Rewrite the material below, changing every "maximum value" to "highest value" and leaving everything else unchanged.

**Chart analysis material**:
-- Opening Marker --

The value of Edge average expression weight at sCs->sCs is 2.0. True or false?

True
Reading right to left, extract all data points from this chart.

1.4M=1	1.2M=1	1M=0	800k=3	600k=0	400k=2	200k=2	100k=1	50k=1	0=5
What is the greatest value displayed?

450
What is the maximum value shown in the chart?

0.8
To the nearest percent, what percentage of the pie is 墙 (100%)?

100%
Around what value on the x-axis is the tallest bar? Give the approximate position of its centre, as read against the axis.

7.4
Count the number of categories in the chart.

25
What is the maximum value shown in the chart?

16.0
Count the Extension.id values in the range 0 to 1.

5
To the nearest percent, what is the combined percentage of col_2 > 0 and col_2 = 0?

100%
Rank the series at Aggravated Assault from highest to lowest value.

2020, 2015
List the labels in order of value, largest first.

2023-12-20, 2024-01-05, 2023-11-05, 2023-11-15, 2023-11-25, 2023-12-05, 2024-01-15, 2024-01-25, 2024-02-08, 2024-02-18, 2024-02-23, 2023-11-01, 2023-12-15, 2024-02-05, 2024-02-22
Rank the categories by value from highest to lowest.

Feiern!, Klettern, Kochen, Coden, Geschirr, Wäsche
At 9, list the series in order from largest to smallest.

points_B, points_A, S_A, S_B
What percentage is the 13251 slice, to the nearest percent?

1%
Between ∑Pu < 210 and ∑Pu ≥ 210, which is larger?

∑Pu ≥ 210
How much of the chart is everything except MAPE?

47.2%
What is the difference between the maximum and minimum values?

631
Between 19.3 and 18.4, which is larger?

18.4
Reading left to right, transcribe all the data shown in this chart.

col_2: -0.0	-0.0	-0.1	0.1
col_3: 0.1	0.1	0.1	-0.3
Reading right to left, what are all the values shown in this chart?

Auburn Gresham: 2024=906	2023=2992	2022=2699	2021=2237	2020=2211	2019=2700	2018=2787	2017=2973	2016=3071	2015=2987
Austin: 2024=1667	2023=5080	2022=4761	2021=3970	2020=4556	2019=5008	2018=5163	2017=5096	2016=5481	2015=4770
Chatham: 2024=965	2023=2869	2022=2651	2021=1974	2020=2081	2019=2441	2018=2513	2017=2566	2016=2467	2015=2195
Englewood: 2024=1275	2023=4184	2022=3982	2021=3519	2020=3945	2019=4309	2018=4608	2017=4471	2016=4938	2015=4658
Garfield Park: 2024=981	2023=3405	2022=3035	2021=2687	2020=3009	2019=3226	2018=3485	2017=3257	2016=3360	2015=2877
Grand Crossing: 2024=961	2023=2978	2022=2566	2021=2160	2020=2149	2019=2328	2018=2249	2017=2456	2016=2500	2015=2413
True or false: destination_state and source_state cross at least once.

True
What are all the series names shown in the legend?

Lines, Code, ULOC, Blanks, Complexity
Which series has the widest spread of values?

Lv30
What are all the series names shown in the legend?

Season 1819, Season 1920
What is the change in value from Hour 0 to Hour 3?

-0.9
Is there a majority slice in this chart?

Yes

-- Closing Marker --

**SOLUTION**:
The value of Edge average expression weight at sCs->sCs is 2.0. True or false?

True
Reading right to left, extract all data points from this chart.

1.4M=1	1.2M=1	1M=0	800k=3	600k=0	400k=2	200k=2	100k=1	50k=1	0=5
What is the greatest value displayed?

450
What is the highest value shown in the chart?

0.8
To the nearest percent, what percentage of the pie is 墙 (100%)?

100%
Around what value on the x-axis is the tallest bar? Give the approximate position of its centre, as read against the axis.

7.4
Count the number of categories in the chart.

25
What is the highest value shown in the chart?

16.0
Count the Extension.id values in the range 0 to 1.

5
To the nearest percent, what is the combined percentage of col_2 > 0 and col_2 = 0?

100%
Rank the series at Aggravated Assault from highest to lowest value.

2020, 2015
List the labels in order of value, largest first.

2023-12-20, 2024-01-05, 2023-11-05, 2023-11-15, 2023-11-25, 2023-12-05, 2024-01-15, 2024-01-25, 2024-02-08, 2024-02-18, 2024-02-23, 2023-11-01, 2023-12-15, 2024-02-05, 2024-02-22
Rank the categories by value from highest to lowest.

Feiern!, Klettern, Kochen, Coden, Geschirr, Wäsche
At 9, list the series in order from largest to smallest.

points_B, points_A, S_A, S_B
What percentage is the 13251 slice, to the nearest percent?

1%
Between ∑Pu < 210 and ∑Pu ≥ 210, which is larger?

∑Pu ≥ 210
How much of the chart is everything except MAPE?

47.2%
What is the difference between the maximum and minimum values?

631
Between 19.3 and 18.4, which is larger?

18.4
Reading left to right, transcribe all the data shown in this chart.

col_2: -0.0	-0.0	-0.1	0.1
col_3: 0.1	0.1	0.1	-0.3
Reading right to left, what are all the values shown in this chart?

Auburn Gresham: 2024=906	2023=2992	2022=2699	2021=2237	2020=2211	2019=2700	2018=2787	2017=2973	2016=3071	2015=2987
Austin: 2024=1667	2023=5080	2022=4761	2021=3970	2020=4556	2019=5008	2018=5163	2017=5096	2016=5481	2015=4770
Chatham: 2024=965	2023=2869	2022=2651	2021=1974	2020=2081	2019=2441	2018=2513	2017=2566	2016=2467	2015=2195
Englewood: 2024=1275	2023=4184	2022=3982	2021=3519	2020=3945	2019=4309	2018=4608	2017=4471	2016=4938	2015=4658
Garfield Park: 2024=981	2023=3405	2022=3035	2021=2687	2020=3009	2019=3226	2018=3485	2017=3257	2016=3360	2015=2877
Grand Crossing: 2024=961	2023=2978	2022=2566	2021=2160	2020=2149	2019=2328	2018=2249	2017=2456	2016=2500	2015=2413
True or false: destination_state and source_state cross at least once.

True
What are all the series names shown in the legend?

Lines, Code, ULOC, Blanks, Complexity
Which series has the widest spread of values?

Lv30
What are all the series names shown in the legend?

Season 1819, Season 1920
What is the change in value from Hour 0 to Hour 3?

-0.9
Is there a majority slice in this chart?

Yes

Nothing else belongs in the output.